Iets

door Irene van Wijk

Wachten op Irene

Zou er toch “iets” bestaan? En toeval niet. Is er een opper- of inner-wezen dat alles bestuurt? En heb ik die per ongeluk boos gemaakt? Geen idee waarmee. Het moet ook al een tijdje geleden zijn. Zo’n maand of 20 zeker wel. Best lastig, als je niet weet waar iets zit en in welke vorm, dan sta je zo op z’n tenen. Zonder dat het zelf door hebt. En als je niet weet wat iets belangrijk vindt, of hoe iets bejegend wil worden, dan heb je hem zo maar beledigd zonder het zelfs te merken. En daar zit ik dan mooi mee.

Iets heeft goed opgelet en precies datgene gevonden waarmee hij me kan treffen: lopen. Iets is ook leep. Laat me maanden in de waan en slaat dan op het laatste nippertje genadeloos toe. Dat is één methode. De andere is het toedienen van tussentijdse prikken en daarna valse hoop wekken.

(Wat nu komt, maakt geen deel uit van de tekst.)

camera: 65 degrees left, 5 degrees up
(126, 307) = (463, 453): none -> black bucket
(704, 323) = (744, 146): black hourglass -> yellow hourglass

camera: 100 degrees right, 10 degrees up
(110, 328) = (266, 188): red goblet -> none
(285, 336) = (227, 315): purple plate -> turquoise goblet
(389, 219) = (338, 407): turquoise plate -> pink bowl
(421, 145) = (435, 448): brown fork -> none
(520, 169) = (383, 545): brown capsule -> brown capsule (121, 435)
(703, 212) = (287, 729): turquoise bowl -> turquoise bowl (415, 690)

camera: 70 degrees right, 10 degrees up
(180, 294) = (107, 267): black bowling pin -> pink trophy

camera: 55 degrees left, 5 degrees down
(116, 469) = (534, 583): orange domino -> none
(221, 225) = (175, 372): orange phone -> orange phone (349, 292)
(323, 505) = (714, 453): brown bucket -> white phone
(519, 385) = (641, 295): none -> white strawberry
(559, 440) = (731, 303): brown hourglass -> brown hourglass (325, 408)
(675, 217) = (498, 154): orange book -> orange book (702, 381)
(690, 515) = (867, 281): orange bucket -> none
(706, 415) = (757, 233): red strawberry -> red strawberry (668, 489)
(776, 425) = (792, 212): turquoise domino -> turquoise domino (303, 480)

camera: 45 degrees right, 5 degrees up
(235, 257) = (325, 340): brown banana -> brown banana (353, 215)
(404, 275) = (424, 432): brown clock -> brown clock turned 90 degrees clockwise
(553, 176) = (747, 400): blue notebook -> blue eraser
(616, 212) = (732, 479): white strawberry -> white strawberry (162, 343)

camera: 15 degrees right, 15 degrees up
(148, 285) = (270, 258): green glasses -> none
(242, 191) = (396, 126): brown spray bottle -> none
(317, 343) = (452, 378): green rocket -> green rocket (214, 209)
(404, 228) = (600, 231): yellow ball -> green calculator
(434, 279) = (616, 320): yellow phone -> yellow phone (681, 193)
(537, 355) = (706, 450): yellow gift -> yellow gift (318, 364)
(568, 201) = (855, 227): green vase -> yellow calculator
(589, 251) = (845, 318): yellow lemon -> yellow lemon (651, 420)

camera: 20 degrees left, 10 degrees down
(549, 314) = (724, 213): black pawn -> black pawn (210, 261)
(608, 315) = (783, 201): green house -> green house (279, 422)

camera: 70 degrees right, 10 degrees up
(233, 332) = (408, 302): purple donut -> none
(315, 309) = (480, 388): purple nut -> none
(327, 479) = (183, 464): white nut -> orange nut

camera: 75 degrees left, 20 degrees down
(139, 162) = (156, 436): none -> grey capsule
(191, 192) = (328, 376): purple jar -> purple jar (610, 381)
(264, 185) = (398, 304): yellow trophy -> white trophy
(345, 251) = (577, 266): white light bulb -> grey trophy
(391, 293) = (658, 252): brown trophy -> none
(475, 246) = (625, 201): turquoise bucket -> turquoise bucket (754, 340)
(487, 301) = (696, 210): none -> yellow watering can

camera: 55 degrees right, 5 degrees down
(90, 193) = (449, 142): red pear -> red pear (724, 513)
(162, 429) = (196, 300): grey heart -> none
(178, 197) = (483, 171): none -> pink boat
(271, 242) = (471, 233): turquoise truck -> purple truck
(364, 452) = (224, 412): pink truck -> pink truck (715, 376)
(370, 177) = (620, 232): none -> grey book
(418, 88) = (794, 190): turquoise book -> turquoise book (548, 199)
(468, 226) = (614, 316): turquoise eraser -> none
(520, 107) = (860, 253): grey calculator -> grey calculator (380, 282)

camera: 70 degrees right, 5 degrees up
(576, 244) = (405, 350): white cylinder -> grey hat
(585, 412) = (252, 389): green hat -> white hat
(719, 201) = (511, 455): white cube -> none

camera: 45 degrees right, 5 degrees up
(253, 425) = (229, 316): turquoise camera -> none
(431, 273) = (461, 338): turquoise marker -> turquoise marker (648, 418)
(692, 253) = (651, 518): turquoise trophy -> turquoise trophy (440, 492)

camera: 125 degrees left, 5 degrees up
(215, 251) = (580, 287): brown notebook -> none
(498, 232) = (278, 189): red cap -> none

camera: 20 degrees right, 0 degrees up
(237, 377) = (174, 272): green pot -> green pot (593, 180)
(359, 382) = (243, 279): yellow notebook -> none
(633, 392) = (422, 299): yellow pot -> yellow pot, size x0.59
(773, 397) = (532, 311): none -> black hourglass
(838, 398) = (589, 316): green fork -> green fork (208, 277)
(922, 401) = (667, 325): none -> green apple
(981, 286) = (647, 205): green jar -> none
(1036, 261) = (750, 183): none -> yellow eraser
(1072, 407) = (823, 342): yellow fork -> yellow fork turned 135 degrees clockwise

Het begon vorig jaar. Iets had heel rustig zijn kans afgewacht. Of misschien is iets zelfs doortrapter dan ik durf te denken. Heeft eerst gezorgd voor zeer voorspoedige trainingsmaanden met topconditie als gevolg. Om vervolgens een griep toe te dienen, twee dagen voor de start van de 60 van Texel. Mét alle pijntjes, malaise en slapte, maar zonder de koorts. Zodat er geen loopexcuus was, dus ik ging, maar dan wel als een dweil en ver buiten de tijd die mijn lijf tot kort voordien nog onder de motorkap had.
Daar had iets me goed mee te pakken: pest in over al die vergeefse trainingsuren, gegeneerd voor de fietser die uren superlangzaam mee moest én zo ontevreden dat ik in 2015 een nieuwe poging moet doen.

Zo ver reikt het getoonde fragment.